[Start of Attachment]

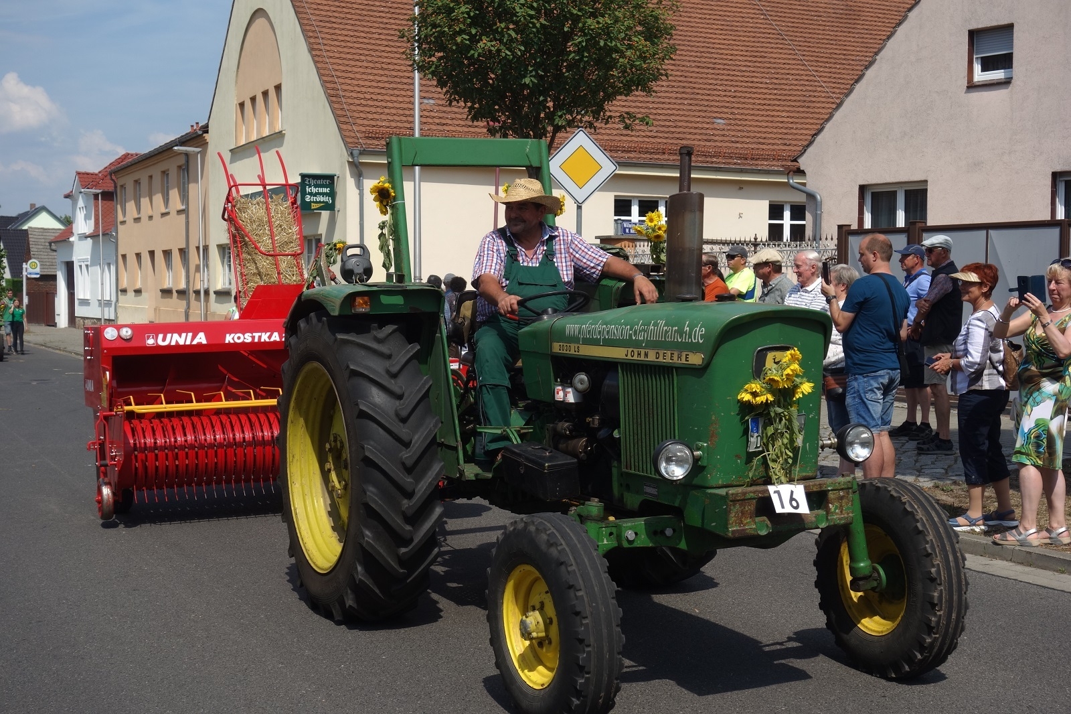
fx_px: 1487
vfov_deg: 27.0
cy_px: 357
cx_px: 536
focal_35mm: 50
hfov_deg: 39.6
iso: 80
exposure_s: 1/500
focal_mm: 18.66
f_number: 5.6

[End of Attachment]

-- Task --
Leave the pictures behind and repeat each entry exactly.

-- Answer box --
fx_px: 1487
vfov_deg: 27.0
cy_px: 357
cx_px: 536
focal_35mm: 50
hfov_deg: 39.6
iso: 80
exposure_s: 1/500
focal_mm: 18.66
f_number: 5.6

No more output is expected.